Лев Аннинский

историк, литературовед, писатель

Ядро ореха. Распад ядра.

Еще недавно в нашей поэтической критике преобладали две типичные фигуры. С одной стороны — эдакий интеллигентный эрудит, хрупкое дитя столицы, в свое время пересаженное со школьной скамьи на литинститутскую, а затем проросшее сразу в профессионалы. С другой стороны — железный носитель реального опыта, недавний: молодой шахтер, или колхозник, или строитель, явившийся в литинститут «добрать» правил стихосложения.

Противопоставляли этих двух героев столь решительно, что было едва ли не кощунством совмещать интерес к обоим.

Но теперь явилась новая фигура. Кто же этот дебютант? Ему не надо «добирать» культуры: он окончил университет или какой-нибудь институт. Увлеченный своей специальностью, он успел приобщиться к тому самому жизненному опыту, в отсутствии которого упрекали его профессионального собрата, этот новый поэт, оказался где-то между своими предшественниками: совместив «культуру» одного и «опыт» того, он уже одним этим привлек к себе симпатии. «Ему всего двадцать три а,—пишет В. Боков об Олеге Дмитриеве,—но он уже успел поработать на целине... побывать с геологами в Карелии, в горах Кавказа... окончил факультет журналистики МГУ»... "Горный инженер Павлинов«,— рекомендует читателям другого молодого поэта Б. Слуцкий. Благословляя своих питомцев, профессиональные мэтры и маги нашей литературы начинают, как видим, с одного и того же комплимента. «Дмитрий Суха­рев не профессиональный литератор,— сообщает Л. Ошанин.— Он талантливый физиолог, кандидат наук, научный со­трудник Московского государственного университета...»

Вместе с химиком В. Костровым три поэта: журналист О. Дмитриев, геолог В. Павлинов и биолог Д. Сухарев—дебютировали недавно первыми книжками стихов. Четыре книги (каждая со своим титулом, предисловием и даже со своим делением на циклы) вышли в свет под одной обложкой; этот миниатюрный альманах назван не без юмора: «Общежитие»... И есть свой смысл в таком объединении: перед нами не просто четыре первых книжки четырех авторов, перед нами в четырех лицах некое новое явление в поэзии, некий новый тип молодого литератора, от которого ждут откровений, если не открытий.

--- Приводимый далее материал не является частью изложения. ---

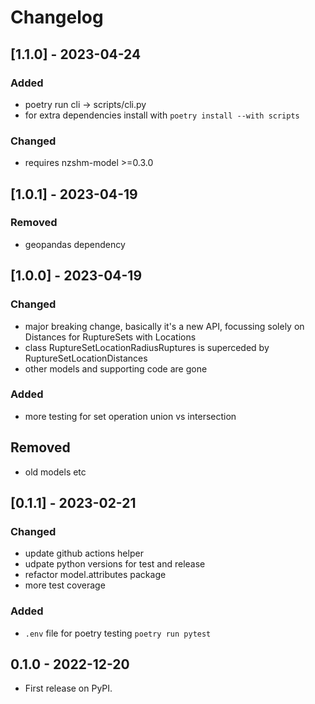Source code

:# Changelog

## [1.1.0] - 2023-04-24
### Added
 - poetry run cli -> scripts/cli.py
 - for extra dependencies install with `poetry install --with scripts`
### Changed
 - requires nzshm-model >=0.3.0

## [1.0.1] - 2023-04-19
### Removed
 - geopandas dependency

## [1.0.0] - 2023-04-19
### Changed
 - major breaking change, basically it's a new API, focussing solely on Distances for RuptureSets with Locations
 - class RuptureSetLocationRadiusRuptures is superceded by RuptureSetLocationDistances
 - other models and supporting code are gone

### Added
 - more testing for set operation union vs intersection

## Removed
 - old models etc

## [0.1.1] - 2023-02-21
### Changed
 - update github actions helper
 - udpate python versions for test and release
 - refactor model.attributes package
 - more test coverage
### Added
 - `.env` file for poetry testing `poetry run pytest`

## 0.1.0 - 2022-12-20

* First release on PyPI.
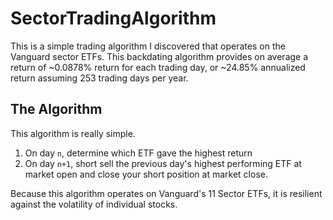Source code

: # SectorTradingAlgorithm

This is a simple trading algorithm I discovered that operates on the Vanguard sector ETFs. This backdating algorithm provides on average a return of ~0.0878% return for each trading day, or ~24.85% annualized return assuming 253 trading days per year.

## The Algorithm

This algorithm is really simple. 
1. On day `n`, determine which ETF gave the highest return
2. On day `n+1`, short sell the previous day's highest performing ETF at market open and close your short position at market close.

Because this algorithm operates on Vanguard's 11 Sector ETFs, it is resilient against the volatility of individual stocks.
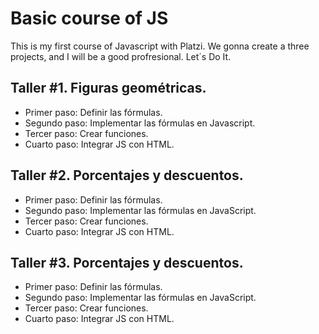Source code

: # Basic course of JS

This is my first course of Javascript with Platzi. We gonna create a three projects, and I will be a good profresional. Let´s Do It.

## Taller #1. Figuras geométricas.

- Primer paso: Definir las fórmulas.
- Segundo paso: Implementar las fórmulas en Javascript.
- Tercer paso: Crear funciones.
- Cuarto paso: Integrar JS con HTML.


## Taller #2. Porcentajes y descuentos.

- Primer paso: Definir las fórmulas.
- Segundo paso: Implementar las fórmulas en JavaScript.
- Tercer paso: Crear funciones.
- Cuarto paso: Integrar JS con HTML.

## Taller #3. Porcentajes y descuentos.

- Primer paso: Definir las fórmulas.
- Segundo paso: Implementar las fórmulas en JavaScript.
- Tercer paso: Crear funciones.
- Cuarto paso: Integrar JS con HTML.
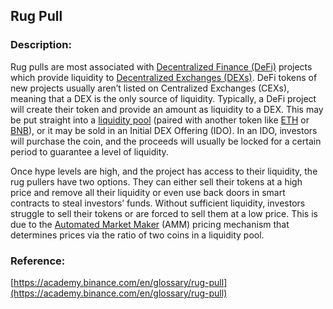 ## Rug Pull

### Description:

Rug pulls are most associated with [Decentralized Finance (DeFi)](https://academy.binance.com/en/articles/the-complete-beginners-guide-to-decentralized-finance-defi) projects which provide liquidity to [Decentralized Exchanges (DEXs)](https://academy.binance.com/en/articles/what-is-a-decentralized-exchange-dex). DeFi tokens of new projects usually aren’t listed on Centralized Exchanges (CEXs), meaning that a DEX is the only source of liquidity. Typically, a DeFi project will create their token and provide an amount as liquidity to a DEX. This may be put straight into a [liquidity pool](https://academy.binance.com/en/articles/what-are-liquidity-pools-in-defi) (paired with another token like [ETH](https://academy.binance.com/en/articles/what-is-ethereum) or [BNB](https://academy.binance.com/en/articles/what-is-bnb)), or it may be sold in an Initial DEX Offering (IDO). In an IDO, investors will purchase the coin, and the proceeds will usually be locked for a certain period to guarantee a level of liquidity.

Once hype levels are high, and the project has access to their liquidity,  the rug pullers have two options. They can either sell their tokens at a high price and remove all their liquidity or even use back doors in smart contracts to steal investors’ funds. Without sufficient liquidity, investors struggle to sell their tokens or are forced to sell them at a low price. This is due to the [Automated Market Maker](https://academy.binance.com/en/articles/what-is-an-automated-market-maker-amm) (AMM) pricing mechanism that determines prices via the ratio of two coins in a liquidity pool.


### Reference:

[https://academy.binance.com/en/glossary/rug-pull](https://academy.binance.com/en/glossary/rug-pull)
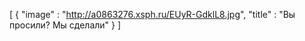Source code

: [
   {
        "image" : "http://a0863276.xsph.ru/EUyR-GdklL8.jpg",
        "title" : "Вы просили? Мы сделали"
   }
]
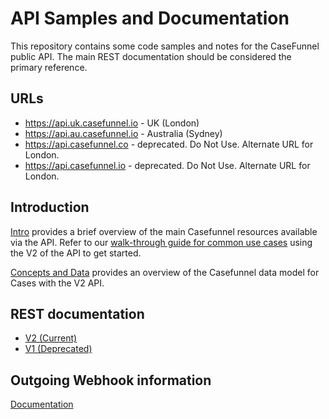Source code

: # API Samples and Documentation

This repository contains some code samples and notes for the CaseFunnel public API. The main REST documentation should be considered the primary reference.

## URLs

- <https://api.uk.casefunnel.io> - UK (London)
- <https://api.au.casefunnel.io> - Australia (Sydney)
- <https://api.casefunnel.co> - deprecated.  Do Not Use.  Alternate URL for London.
- <https://api.casefunnel.io> - deprecated.  Do Not Use.  Alternate URL for London.

## Introduction

[Intro](Intro.md) provides a brief overview of the main Casefunnel resources available via the API. Refer to our [walk-through guide for common use cases](UseCasesWalkthrough_V2.md) using the V2 of the API to get started.

[Concepts and Data](concepts-and-data.md) provides an overview of the Casefunnel data model for Cases with the V2 API.

## REST documentation

- [V2 (Current)](https://api.uk.casefunnel.io/docs/index.html?urls.primaryName=CaseFunnel%20Case%20API%20V2)
- [V1 (Deprecated)](https://api.uk.casefunnel.io/docs/index.html?urls.primaryName=CaseFunnel%20Case%20API%20V1)

## Outgoing Webhook information

[Documentation](OutgoingWebhooks.md)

Объединяет четырех поэтов «Общежития» одно качество лирического героя. Настолько оно, это качество, шумно декларировано, настолько выпячено, настолько подано, что невозможно его не заметить, даже если бегло листаешь книжку. Эдакая задорная взъерошенность, негладкость, демонстративная боевитость. "Ты, как я, не любишь брехливых бородатых псов-добряков",— гремит один. "И совсем незнакома для этой холеной руки стужа ржавого лома, горячая тяжесть кирки",— гремит другой. "О, начальники, мэтры, маги! Убегу я на край земли — и плевать мне на все бумаги! Лишь бы руки не подвели«,— гремит третий. «Говорю не слов красивых ради,— поясняет четвертый,— я, рукою в грудь не ударяя, говорю...» Это говорит, между прочим, тот, который журналист. Тот, который биолог словам не угрожает, но на ягодном фронте тоже делает упор на простоту и «некрасивость»: «Жуй себе бруснику из горсти. Крыму— Крым с шашлой да изабеллой». А тот, который химик, доводит дело до логического конца: «Вымрут тихие люди».

Читаешь все это — и представляется эдакий драчун-забияка: руки у него жесткие, голос хриплый, и питает­ся он всякой демократически-кислой ягодой вроде брусники... А антипод его, как явствует из стихов,—человек вполне причесанный, благопристойно одетый, кушает благородный виноград, говорит гладко, пишет слова на бумаге...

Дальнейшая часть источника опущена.